Cool Season Edibles: Expand Your Horizons by Planting Seeds

mustard

mustard

Last year at this time, I was furloughed due to the government shutdown. On a happy note, I had plenty of time to work in the garden and visited several well-known garden centers in Northern Virginia and one in Maryland to peruse their selection of cool season edibles. I was surprised to see a very narrow selection: plastic packs of broccoli, kale, and lettuce; one type of an onion; one type of soft neck garlic; and in one place, one plastic bag of hard neck garlic. To their credit there were raspberry, blackberry, and blueberry bushes in large plastic containers, usually at a reduced price. But even that selection was not representative; there are many other fruit bushes and brambles that do well in this area.

Many people are interested in eating healthy and growing their own food so I find it perplexing that garden centers don’t capitalize on this in the fall like they do in the spring and summer. Growing vegetables is the same, it’s just different vegetables. Several of my spring plants like spinach are grown again in the fall. In fact, I often use the same package of seeds. But then, most of my plants are started from seed. If you want to learn more about what is really possible, if you want to expand your choices of edibles, try growing your plants from seeds. Find companies that sell seed, ask for catalogs, and order a few seed packages of cool season edibles.

While you may see a few broccoli and kale transplants in the garden centers, you will find many types of broccoli and kale not to mention brussel sprouts, red and green lettuces, spinach, mustards (like a lettuce but peppery), mache, chard, endive, arugula, turnips, broccoli raab, cilantro, and dill from companies such as Southern Exposure Seed Exchange, Seed Savers Exchange, and Territorial Seed Company. If you look at their web site or their catalogs, you will find that within each of these types of plants, there are many varieties, some more cold tolerant than others.

mache

mache

Don’t forget the “Asian” or “oriental” greens which tolerate light frosts here in my Zone 7 garden. Some of these are sold by the aforementioned companies while Kitazawa Seed Company sells 20 varieties of Chinese cabbage, 20 varieties of mustard, over a dozen varieties of pak choi, and different varieties of tatsoi, mizuna, and edible chrysanthemum greens.

pak choi

pak choi

mizuna

mizuna

Although these are not harvested and eaten in the fall, I would be remiss if I did not mention the wide variety that exists in the Allium family. Like I said, I only found one onion, one soft neck, and one hard neck garlic in the garden centers. Southern Exposure Seed Exchange has about 7 of each type of garlic, plus elephant, Asiatic, and turban garlic. They offer Egyptian walking onions, white multiplier onions, yellow potato onions, and shallots. Small bulbs like these are easy to plant:  dig, drop, and cover! Seed Savers Exchange and Territorial Seed Company sell many different types of garlic and shallots and Territorial Seed Company also offers multiplier and walking onions.

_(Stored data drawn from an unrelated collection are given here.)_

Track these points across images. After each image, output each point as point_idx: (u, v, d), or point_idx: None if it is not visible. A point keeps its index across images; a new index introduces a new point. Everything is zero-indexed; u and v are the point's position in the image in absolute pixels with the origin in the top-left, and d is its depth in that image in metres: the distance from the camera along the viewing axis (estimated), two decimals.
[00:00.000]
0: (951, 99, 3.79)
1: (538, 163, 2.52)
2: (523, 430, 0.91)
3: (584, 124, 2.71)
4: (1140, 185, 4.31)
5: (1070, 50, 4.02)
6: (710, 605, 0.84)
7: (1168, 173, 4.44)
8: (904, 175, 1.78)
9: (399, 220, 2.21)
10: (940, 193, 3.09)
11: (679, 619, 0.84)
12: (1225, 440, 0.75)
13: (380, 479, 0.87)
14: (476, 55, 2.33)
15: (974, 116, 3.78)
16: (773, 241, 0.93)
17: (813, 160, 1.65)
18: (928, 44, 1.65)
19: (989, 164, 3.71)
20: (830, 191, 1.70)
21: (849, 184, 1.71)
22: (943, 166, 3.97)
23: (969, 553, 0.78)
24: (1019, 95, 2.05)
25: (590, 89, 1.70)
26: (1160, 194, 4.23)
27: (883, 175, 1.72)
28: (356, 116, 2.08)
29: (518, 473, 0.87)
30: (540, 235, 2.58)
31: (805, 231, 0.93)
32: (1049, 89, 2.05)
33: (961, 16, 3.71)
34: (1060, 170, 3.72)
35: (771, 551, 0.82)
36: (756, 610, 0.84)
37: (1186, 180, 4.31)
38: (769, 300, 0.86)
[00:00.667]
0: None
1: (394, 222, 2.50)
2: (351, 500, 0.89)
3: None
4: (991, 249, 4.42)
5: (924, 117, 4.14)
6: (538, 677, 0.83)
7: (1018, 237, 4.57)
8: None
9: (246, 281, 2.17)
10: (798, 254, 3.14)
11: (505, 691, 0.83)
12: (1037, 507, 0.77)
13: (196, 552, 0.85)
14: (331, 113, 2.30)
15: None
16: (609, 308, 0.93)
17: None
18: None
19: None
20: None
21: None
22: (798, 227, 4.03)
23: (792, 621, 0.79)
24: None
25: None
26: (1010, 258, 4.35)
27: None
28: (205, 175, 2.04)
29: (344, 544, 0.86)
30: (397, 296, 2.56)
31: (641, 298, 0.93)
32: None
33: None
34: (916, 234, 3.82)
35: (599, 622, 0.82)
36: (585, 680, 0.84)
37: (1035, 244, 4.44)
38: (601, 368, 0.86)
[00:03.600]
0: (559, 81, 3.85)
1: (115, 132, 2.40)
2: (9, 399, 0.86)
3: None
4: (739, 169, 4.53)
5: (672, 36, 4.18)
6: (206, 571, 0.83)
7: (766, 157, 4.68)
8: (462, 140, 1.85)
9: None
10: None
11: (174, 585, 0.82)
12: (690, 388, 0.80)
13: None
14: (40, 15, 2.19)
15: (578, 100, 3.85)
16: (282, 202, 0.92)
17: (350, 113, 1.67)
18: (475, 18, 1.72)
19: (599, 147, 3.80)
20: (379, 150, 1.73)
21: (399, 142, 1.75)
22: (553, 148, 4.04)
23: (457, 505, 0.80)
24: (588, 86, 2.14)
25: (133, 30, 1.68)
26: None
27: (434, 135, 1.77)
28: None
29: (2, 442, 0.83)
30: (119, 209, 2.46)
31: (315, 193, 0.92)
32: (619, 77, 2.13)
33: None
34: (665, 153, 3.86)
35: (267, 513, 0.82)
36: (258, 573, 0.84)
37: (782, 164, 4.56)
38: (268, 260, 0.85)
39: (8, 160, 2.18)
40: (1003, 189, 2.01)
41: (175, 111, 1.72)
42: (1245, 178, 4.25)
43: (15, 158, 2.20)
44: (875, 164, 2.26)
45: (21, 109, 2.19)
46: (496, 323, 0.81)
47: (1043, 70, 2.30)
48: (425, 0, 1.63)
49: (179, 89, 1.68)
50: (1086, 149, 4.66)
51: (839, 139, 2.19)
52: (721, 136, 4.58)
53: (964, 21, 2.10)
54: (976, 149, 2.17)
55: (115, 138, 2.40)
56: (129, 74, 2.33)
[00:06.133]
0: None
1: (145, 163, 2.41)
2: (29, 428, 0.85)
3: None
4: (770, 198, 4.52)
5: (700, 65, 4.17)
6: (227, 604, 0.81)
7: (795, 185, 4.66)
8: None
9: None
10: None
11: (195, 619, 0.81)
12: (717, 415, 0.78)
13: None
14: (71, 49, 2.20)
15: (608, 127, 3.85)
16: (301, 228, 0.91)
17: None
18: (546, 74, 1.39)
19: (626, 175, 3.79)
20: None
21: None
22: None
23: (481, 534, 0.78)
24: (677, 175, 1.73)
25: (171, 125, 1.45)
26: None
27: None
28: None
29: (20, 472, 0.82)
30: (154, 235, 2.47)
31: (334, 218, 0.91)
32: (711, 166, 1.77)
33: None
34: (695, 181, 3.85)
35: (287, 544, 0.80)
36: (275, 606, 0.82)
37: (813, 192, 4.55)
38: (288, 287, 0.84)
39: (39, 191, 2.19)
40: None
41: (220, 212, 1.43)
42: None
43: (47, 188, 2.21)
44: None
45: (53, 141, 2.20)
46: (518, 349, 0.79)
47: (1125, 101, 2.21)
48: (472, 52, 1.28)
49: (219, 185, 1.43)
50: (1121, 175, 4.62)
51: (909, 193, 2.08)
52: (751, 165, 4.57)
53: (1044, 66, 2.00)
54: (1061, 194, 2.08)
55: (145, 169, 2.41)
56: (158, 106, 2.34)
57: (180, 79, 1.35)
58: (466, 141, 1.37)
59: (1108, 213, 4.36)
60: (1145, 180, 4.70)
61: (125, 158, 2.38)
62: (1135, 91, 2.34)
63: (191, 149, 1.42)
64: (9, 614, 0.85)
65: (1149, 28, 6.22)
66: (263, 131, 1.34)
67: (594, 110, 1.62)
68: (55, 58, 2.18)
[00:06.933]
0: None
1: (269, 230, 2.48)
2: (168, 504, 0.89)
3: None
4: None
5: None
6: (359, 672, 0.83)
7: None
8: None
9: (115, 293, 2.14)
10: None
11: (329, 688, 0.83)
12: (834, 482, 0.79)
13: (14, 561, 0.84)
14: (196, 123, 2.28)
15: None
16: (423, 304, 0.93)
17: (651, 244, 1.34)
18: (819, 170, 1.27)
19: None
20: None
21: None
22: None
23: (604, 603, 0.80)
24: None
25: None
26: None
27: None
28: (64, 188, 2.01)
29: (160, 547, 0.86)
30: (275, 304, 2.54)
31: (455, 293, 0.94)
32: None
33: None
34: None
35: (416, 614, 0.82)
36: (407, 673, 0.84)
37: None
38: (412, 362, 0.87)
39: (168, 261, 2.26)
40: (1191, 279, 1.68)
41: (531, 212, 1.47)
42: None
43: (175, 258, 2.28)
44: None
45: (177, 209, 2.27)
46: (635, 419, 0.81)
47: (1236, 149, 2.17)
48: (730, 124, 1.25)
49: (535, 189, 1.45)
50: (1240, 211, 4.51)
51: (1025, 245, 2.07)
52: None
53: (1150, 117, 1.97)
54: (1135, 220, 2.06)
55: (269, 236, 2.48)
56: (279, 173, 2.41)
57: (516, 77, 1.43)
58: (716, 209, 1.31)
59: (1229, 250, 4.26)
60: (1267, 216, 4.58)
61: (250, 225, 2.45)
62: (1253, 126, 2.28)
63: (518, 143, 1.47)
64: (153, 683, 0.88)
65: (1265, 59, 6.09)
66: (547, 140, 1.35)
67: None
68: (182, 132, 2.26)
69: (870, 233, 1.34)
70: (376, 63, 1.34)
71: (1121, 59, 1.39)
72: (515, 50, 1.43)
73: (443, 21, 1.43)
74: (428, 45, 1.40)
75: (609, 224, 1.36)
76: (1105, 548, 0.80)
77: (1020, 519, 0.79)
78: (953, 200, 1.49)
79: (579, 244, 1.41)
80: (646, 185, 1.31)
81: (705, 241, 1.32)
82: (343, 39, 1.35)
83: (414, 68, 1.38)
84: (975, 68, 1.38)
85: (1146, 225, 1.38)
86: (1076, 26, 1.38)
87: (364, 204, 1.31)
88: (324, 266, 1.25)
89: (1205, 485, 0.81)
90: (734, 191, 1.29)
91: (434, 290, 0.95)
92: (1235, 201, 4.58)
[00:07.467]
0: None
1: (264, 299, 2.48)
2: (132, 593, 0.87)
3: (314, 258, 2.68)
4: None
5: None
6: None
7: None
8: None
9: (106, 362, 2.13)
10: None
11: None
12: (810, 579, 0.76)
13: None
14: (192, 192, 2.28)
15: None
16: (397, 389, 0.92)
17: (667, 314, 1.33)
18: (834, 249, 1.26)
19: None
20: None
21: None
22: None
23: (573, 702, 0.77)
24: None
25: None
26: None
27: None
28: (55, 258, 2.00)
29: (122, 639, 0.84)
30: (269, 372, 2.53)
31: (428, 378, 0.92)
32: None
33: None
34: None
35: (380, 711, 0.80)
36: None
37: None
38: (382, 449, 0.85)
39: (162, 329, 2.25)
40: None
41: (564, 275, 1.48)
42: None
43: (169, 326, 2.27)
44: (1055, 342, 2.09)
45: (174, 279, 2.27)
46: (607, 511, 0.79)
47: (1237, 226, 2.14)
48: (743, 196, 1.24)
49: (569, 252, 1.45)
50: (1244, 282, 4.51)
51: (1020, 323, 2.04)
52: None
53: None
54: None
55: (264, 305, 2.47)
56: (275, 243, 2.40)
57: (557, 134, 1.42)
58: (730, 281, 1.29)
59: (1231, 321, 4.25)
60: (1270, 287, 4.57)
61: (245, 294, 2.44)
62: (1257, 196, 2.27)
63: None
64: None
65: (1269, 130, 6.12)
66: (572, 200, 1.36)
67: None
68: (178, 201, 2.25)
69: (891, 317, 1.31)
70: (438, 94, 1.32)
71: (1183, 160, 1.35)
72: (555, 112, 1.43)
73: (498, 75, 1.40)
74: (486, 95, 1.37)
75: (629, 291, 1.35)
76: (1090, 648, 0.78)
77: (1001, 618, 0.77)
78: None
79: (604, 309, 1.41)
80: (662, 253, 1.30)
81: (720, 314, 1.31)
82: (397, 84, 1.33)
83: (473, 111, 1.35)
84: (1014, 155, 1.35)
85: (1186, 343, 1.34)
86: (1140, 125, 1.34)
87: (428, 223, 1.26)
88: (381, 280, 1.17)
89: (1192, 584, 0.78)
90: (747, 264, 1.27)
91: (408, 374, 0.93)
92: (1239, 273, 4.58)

These are only a few of the companies that sell these types of seeds and bulbs, and this based on 2014 catalogs I have at home now. I have no doubt that other companies sell cool season edibles; this was just to provide a snapshot of what is possible to grow in the fall in the Mid-Atlantic area. Don’t assume that what you see in your garden center is all there is to grow. The world is full of possibilities!!

4 responses to “Cool Season Edibles: Expand Your Horizons by Planting Seeds

  1. Mike the Gardener

    Love your choices that posted for fall season gardening. I have kale, carrots, lettuce, broccoli and radish growing right now. Fall gardening is a great way to keep the fresh veggies coming.

  2. I always plant cool season vegetables too. Some of my favorites have been Italian elongated purple-topped radishes, Round Black Spanish radishes, Luo Buo winter radishes, and this year I’m trying 4 kinds of Broccoli Raab which are partially at the flowering stage so I’m harvesting big bunches of them every day or two and they are taking the place of the squash, beans, and cucumbers that have pretty much finished for the fall. Chicory that self-seeded is at a cutting size now plus kale and mustard. I can never seem to get spinach to grow for me.

  3. I have lots of lettuces, broccoli, tons of volunteer radishes from a few that bolted in the summer, tons of kale, carrots, and probably a few other things. I think they don’t have too many plants at the garden centers because if you’re into gardening enough to do a fall planting, you are also into it enough to start from seed.

  4. Eva: I think you are correct, gardening as a whole is an educational process & involves a learning curve. A lot of people start with summer veggies first and then venture into cool season veggies; likewise, start with transplants first, and then venture into seeds. Thanks for commenting.